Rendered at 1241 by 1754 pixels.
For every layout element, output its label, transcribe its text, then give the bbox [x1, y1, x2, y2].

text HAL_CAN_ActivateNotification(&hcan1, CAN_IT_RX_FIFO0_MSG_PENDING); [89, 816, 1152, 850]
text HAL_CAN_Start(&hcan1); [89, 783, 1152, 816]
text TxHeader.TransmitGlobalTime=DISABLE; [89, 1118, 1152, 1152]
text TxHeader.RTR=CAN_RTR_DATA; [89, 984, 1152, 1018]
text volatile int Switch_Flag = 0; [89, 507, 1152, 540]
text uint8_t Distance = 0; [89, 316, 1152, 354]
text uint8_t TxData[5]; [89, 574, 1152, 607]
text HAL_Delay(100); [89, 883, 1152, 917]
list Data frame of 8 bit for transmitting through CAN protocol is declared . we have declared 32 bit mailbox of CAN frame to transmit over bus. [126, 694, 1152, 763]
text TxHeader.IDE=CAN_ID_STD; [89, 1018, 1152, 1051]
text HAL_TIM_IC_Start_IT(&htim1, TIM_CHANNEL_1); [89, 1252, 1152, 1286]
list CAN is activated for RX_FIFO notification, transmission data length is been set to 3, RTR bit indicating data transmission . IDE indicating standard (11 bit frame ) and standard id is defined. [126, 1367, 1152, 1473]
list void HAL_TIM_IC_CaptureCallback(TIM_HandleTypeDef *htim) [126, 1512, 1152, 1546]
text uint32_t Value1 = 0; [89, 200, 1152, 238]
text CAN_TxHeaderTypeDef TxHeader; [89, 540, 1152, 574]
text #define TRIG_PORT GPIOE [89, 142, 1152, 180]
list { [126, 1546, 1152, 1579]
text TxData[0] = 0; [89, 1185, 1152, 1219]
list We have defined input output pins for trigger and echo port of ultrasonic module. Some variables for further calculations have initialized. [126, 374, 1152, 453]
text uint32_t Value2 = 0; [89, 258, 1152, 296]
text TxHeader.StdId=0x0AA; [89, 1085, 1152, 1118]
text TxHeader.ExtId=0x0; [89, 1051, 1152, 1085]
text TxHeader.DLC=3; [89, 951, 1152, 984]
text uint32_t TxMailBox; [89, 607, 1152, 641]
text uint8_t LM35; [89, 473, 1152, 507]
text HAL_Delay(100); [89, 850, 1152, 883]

::::::::

* [Aim of the exercise]: Reproduce the listing in full, substituting "distance sensor" for "ultrasonic module" and leaving every other character unchanged.

* [Exercise solution]:
Rendered at 1241 by 1754 pixels.
For every layout element, output its label, transcribe its text, then give the bbox [x1, y1, x2, y2].

text HAL_CAN_ActivateNotification(&hcan1, CAN_IT_RX_FIFO0_MSG_PENDING); [89, 816, 1152, 850]
text HAL_CAN_Start(&hcan1); [89, 783, 1152, 816]
text TxHeader.TransmitGlobalTime=DISABLE; [89, 1118, 1152, 1152]
text TxHeader.RTR=CAN_RTR_DATA; [89, 984, 1152, 1018]
text volatile int Switch_Flag = 0; [89, 507, 1152, 540]
text uint8_t Distance = 0; [89, 316, 1152, 354]
text uint8_t TxData[5]; [89, 574, 1152, 607]
text HAL_Delay(100); [89, 883, 1152, 917]
list Data frame of 8 bit for transmitting through CAN protocol is declared . we have declared 32 bit mailbox of CAN frame to transmit over bus. [126, 694, 1152, 763]
text TxHeader.IDE=CAN_ID_STD; [89, 1018, 1152, 1051]
text HAL_TIM_IC_Start_IT(&htim1, TIM_CHANNEL_1); [89, 1252, 1152, 1286]
list CAN is activated for RX_FIFO notification, transmission data length is been set to 3, RTR bit indicating data transmission . IDE indicating standard (11 bit frame ) and standard id is defined. [126, 1367, 1152, 1473]
list void HAL_TIM_IC_CaptureCallback(TIM_HandleTypeDef *htim) [126, 1512, 1152, 1546]
text uint32_t Value1 = 0; [89, 200, 1152, 238]
text CAN_TxHeaderTypeDef TxHeader; [89, 540, 1152, 574]
text #define TRIG_PORT GPIOE [89, 142, 1152, 180]
list { [126, 1546, 1152, 1579]
text TxData[0] = 0; [89, 1185, 1152, 1219]
list We have defined input output pins for trigger and echo port of distance sensor. Some variables for further calculations have initialized. [126, 374, 1152, 453]
text uint32_t Value2 = 0; [89, 258, 1152, 296]
text TxHeader.StdId=0x0AA; [89, 1085, 1152, 1118]
text TxHeader.ExtId=0x0; [89, 1051, 1152, 1085]
text TxHeader.DLC=3; [89, 951, 1152, 984]
text uint32_t TxMailBox; [89, 607, 1152, 641]
text uint8_t LM35; [89, 473, 1152, 507]
text HAL_Delay(100); [89, 850, 1152, 883]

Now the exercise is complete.